== Data ==
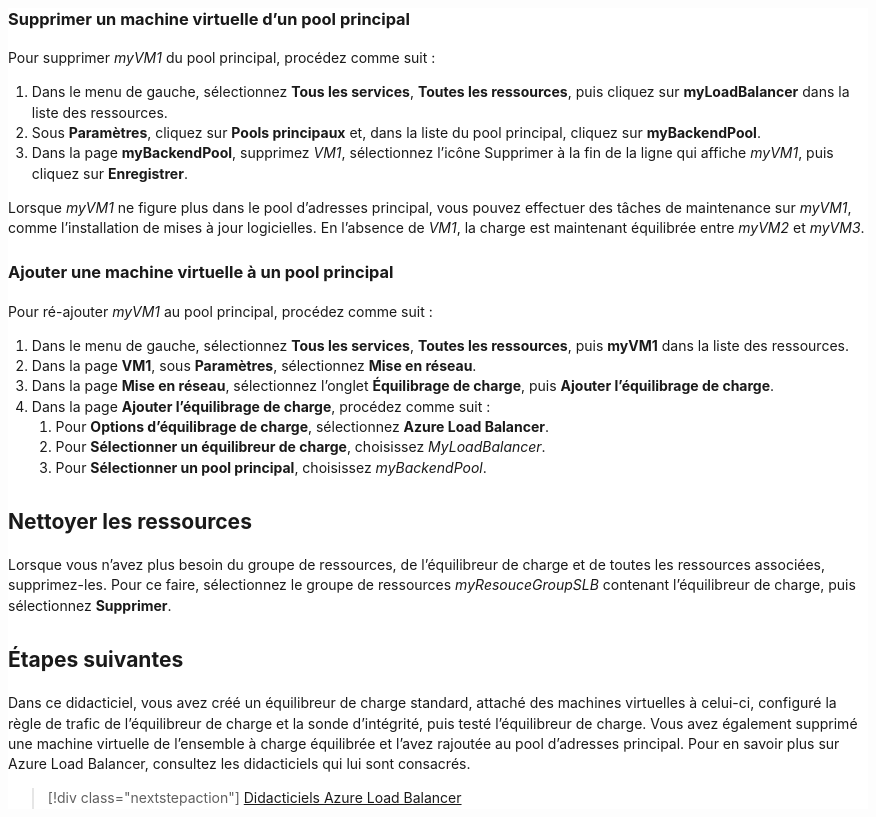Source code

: ### <a name="remove-vm-from-a-backend-pool"></a>Supprimer un machine virtuelle d’un pool principal
Pour supprimer *myVM1* du pool principal, procédez comme suit :

1. Dans le menu de gauche, sélectionnez **Tous les services**, **Toutes les ressources**, puis cliquez sur **myLoadBalancer** dans la liste des ressources.
2. Sous **Paramètres**, cliquez sur **Pools principaux** et, dans la liste du pool principal, cliquez sur **myBackendPool**.
3. Dans la page **myBackendPool**, supprimez *VM1*, sélectionnez l’icône Supprimer à la fin de la ligne qui affiche *myVM1*, puis cliquez sur **Enregistrer**.

Lorsque *myVM1* ne figure plus dans le pool d’adresses principal, vous pouvez effectuer des tâches de maintenance sur *myVM1*, comme l’installation de mises à jour logicielles. En l’absence de *VM1*, la charge est maintenant équilibrée entre *myVM2* et *myVM3*. 

### <a name="add-vm-to-a-backend-pool"></a>Ajouter une machine virtuelle à un pool principal
Pour ré-ajouter *myVM1* au pool principal, procédez comme suit :

1. Dans le menu de gauche, sélectionnez **Tous les services**, **Toutes les ressources**, puis **myVM1** dans la liste des ressources.
2. Dans la page **VM1**, sous **Paramètres**, sélectionnez **Mise en réseau**.
3. Dans la page **Mise en réseau**, sélectionnez l’onglet **Équilibrage de charge**, puis **Ajouter l’équilibrage de charge**.
4. Dans la page **Ajouter l’équilibrage de charge**, procédez comme suit :
   1. Pour **Options d’équilibrage de charge**, sélectionnez **Azure Load Balancer**.
   2. Pour **Sélectionner un équilibreur de charge**, choisissez *MyLoadBalancer*.
   3. Pour **Sélectionner un pool principal**, choisissez *myBackendPool*. 

## <a name="clean-up-resources"></a>Nettoyer les ressources

Lorsque vous n’avez plus besoin du groupe de ressources, de l’équilibreur de charge et de toutes les ressources associées, supprimez-les. Pour ce faire, sélectionnez le groupe de ressources *myResouceGroupSLB* contenant l’équilibreur de charge, puis sélectionnez **Supprimer**.

## <a name="next-steps"></a>Étapes suivantes

Dans ce didacticiel, vous avez créé un équilibreur de charge standard, attaché des machines virtuelles à celui-ci, configuré la règle de trafic de l’équilibreur de charge et la sonde d’intégrité, puis testé l’équilibreur de charge. Vous avez également supprimé une machine virtuelle de l’ensemble à charge équilibrée et l’avez rajoutée au pool d’adresses principal. Pour en savoir plus sur Azure Load Balancer, consultez les didacticiels qui lui sont consacrés.

> [!div class="nextstepaction"]
> [Didacticiels Azure Load Balancer](tutorial-load-balancer-standard-public-zone-redundant-portal.md)
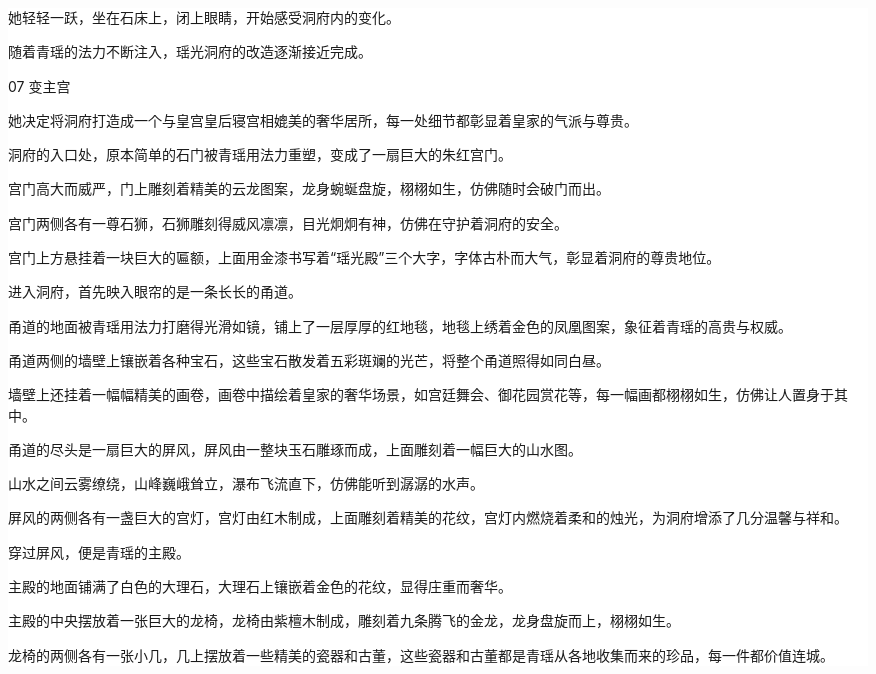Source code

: 

她轻轻一跃，坐在石床上，闭上眼睛，开始感受洞府内的变化。



随着青瑶的法力不断注入，瑶光洞府的改造逐渐接近完成。



07 变主宫



她决定将洞府打造成一个与皇宫皇后寝宫相媲美的奢华居所，每一处细节都彰显着皇家的气派与尊贵。



洞府的入口处，原本简单的石门被青瑶用法力重塑，变成了一扇巨大的朱红宫门。



宫门高大而威严，门上雕刻着精美的云龙图案，龙身蜿蜒盘旋，栩栩如生，仿佛随时会破门而出。



宫门两侧各有一尊石狮，石狮雕刻得威风凛凛，目光炯炯有神，仿佛在守护着洞府的安全。



宫门上方悬挂着一块巨大的匾额，上面用金漆书写着“瑶光殿”三个大字，字体古朴而大气，彰显着洞府的尊贵地位。



进入洞府，首先映入眼帘的是一条长长的甬道。



甬道的地面被青瑶用法力打磨得光滑如镜，铺上了一层厚厚的红地毯，地毯上绣着金色的凤凰图案，象征着青瑶的高贵与权威。



甬道两侧的墙壁上镶嵌着各种宝石，这些宝石散发着五彩斑斓的光芒，将整个甬道照得如同白昼。



墙壁上还挂着一幅幅精美的画卷，画卷中描绘着皇家的奢华场景，如宫廷舞会、御花园赏花等，每一幅画都栩栩如生，仿佛让人置身于其中。



甬道的尽头是一扇巨大的屏风，屏风由一整块玉石雕琢而成，上面雕刻着一幅巨大的山水图。



山水之间云雾缭绕，山峰巍峨耸立，瀑布飞流直下，仿佛能听到潺潺的水声。



屏风的两侧各有一盏巨大的宫灯，宫灯由红木制成，上面雕刻着精美的花纹，宫灯内燃烧着柔和的烛光，为洞府增添了几分温馨与祥和。



穿过屏风，便是青瑶的主殿。



主殿的地面铺满了白色的大理石，大理石上镶嵌着金色的花纹，显得庄重而奢华。



主殿的中央摆放着一张巨大的龙椅，龙椅由紫檀木制成，雕刻着九条腾飞的金龙，龙身盘旋而上，栩栩如生。



龙椅的两侧各有一张小几，几上摆放着一些精美的瓷器和古董，这些瓷器和古董都是青瑶从各地收集而来的珍品，每一件都价值连城。


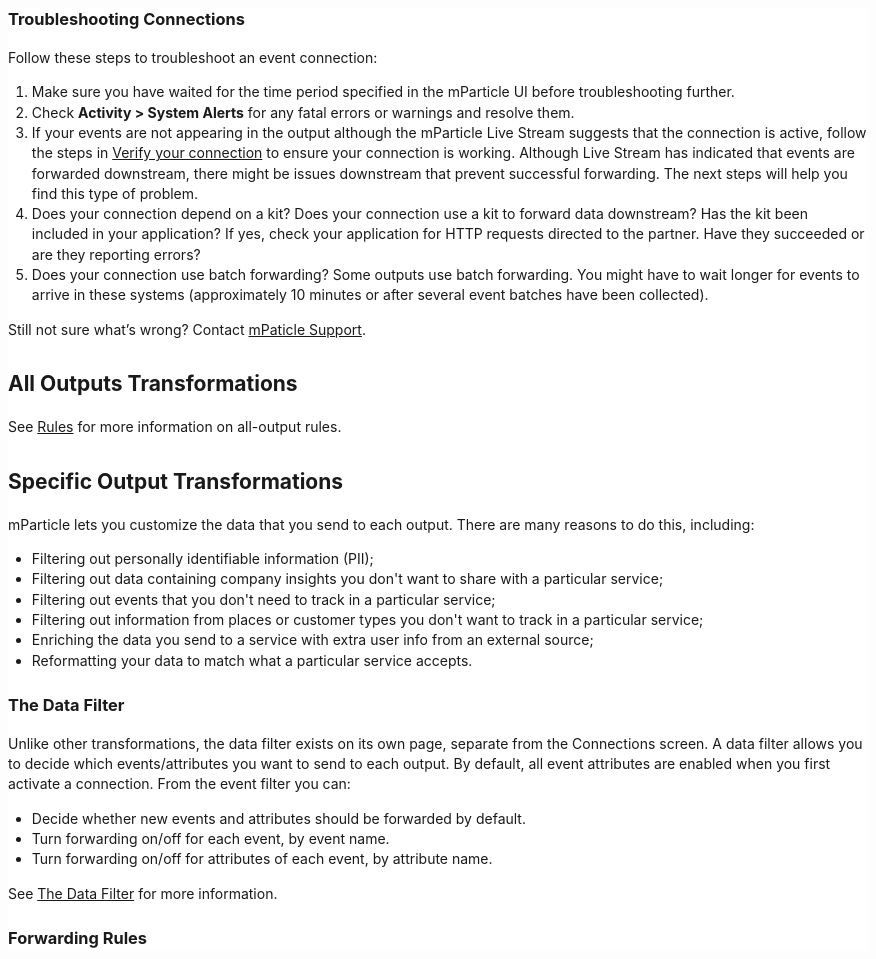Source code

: ### Troubleshooting Connections

Follow these steps to troubleshoot an event connection:

1. Make sure you have waited for the time period specified in the mParticle UI before troubleshooting further.
2. Check **Activity > System Alerts** for any fatal errors or warnings and resolve them.
3. If your events are not appearing in the output although the mParticle Live Stream suggests that the connection is active, follow the steps in [Verify your connection](#verify-your-connection) to ensure your connection is working. Although Live Stream has indicated that events are forwarded downstream, there might be issues downstream that prevent successful forwarding. The next steps will help you find this type of problem.
4. Does your connection depend on a kit? Does your connection use a kit to forward data downstream? Has the kit been included in your application? If yes, check your application for HTTP requests directed to the partner. Have they succeeded or are they reporting errors?
5. Does your connection use batch forwarding? Some outputs use batch forwarding. You might have to wait longer for events to arrive in these systems (approximately 10 minutes or after several event batches have been collected). 

Still not sure what’s wrong? Contact [mPaticle Support](https://support.mparticle.com/).

## All Outputs Transformations

See [Rules](/guides/platform-guide/rules/) for more information on all-output rules.

## Specific Output Transformations

mParticle lets you customize the data that you send to each output. There are many reasons to do this, including:

* Filtering out personally identifiable information (PII);
* Filtering out data containing company insights you don't want to share with a particular service;
* Filtering out events that you don't need to track in a particular service;
* Filtering out information from places or customer types you don't want to track in a particular service;
* Enriching the data you send to a service with extra user info from an external source;
* Reformatting your data to match what a particular service accepts.

### The Data Filter

Unlike other transformations, the data filter exists on its own page, separate from the Connections screen. A data filter allows you to decide which events/attributes you want to send to each output. By default, all event attributes are enabled when you first activate a connection. From the event filter you can:
  
  * Decide whether new events and attributes should be forwarded by default.
  * Turn forwarding on/off for each event, by event name.
  * Turn forwarding on/off for attributes of each event, by attribute name.

See [The Data Filter](/guides/platform-guide/data-filter/) for more information.


### Forwarding Rules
===
** What you have to do **
Going through the material, find each line with the string "steps". Then state only how many there are.

** Reply **
3